Print out the entries below with no edits.

== Data for this exercise ==

——

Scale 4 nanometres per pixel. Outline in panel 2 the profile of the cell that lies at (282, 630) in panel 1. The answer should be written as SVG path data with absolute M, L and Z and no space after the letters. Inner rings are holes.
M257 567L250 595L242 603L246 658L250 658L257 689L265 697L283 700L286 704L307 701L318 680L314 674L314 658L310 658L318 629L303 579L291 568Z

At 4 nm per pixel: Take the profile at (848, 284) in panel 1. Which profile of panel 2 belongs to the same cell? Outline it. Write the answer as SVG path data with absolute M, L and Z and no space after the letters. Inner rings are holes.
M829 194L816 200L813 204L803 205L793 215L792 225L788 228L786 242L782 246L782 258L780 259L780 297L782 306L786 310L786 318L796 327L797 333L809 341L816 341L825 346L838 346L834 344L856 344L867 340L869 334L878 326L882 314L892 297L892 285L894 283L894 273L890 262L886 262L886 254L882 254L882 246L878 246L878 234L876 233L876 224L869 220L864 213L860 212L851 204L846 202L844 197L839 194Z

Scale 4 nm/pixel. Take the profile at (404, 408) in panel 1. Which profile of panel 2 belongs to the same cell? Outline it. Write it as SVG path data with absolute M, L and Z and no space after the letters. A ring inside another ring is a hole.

——

== Output for this task ==
Scale 4 nanometres per pixel. Outline in panel 2 the profile of the cell that lies at (282, 630) in panel 1. The answer should be written as SVG path data with absolute M, L and Z and no space after the letters. Inner rings are holes.
M257 567L250 595L242 603L246 658L250 658L257 689L265 697L283 700L286 704L307 701L318 680L314 674L314 658L310 658L318 629L303 579L291 568Z

At 4 nm per pixel: Take the profile at (848, 284) in panel 1. Which profile of panel 2 belongs to the same cell? Outline it. Write the answer as SVG path data with absolute M, L and Z and no space after the letters. Inner rings are holes.
M829 194L816 200L813 204L803 205L793 215L792 225L788 228L786 242L782 246L782 258L780 259L780 297L782 306L786 310L786 318L796 327L797 333L809 341L816 341L825 346L838 346L834 344L856 344L867 340L869 334L878 326L882 314L892 297L892 285L894 283L894 273L890 262L886 262L886 254L882 254L882 246L878 246L878 234L876 233L876 224L869 220L864 213L860 212L851 204L846 202L844 197L839 194Z

Scale 4 nm/pixel. Take the profile at (404, 408) in panel 1. Which profile of panel 2 belongs to the same cell? Outline it. Write it as SVG path data with absolute M, L and Z and no space after the letters. A ring inside another ring is a hole.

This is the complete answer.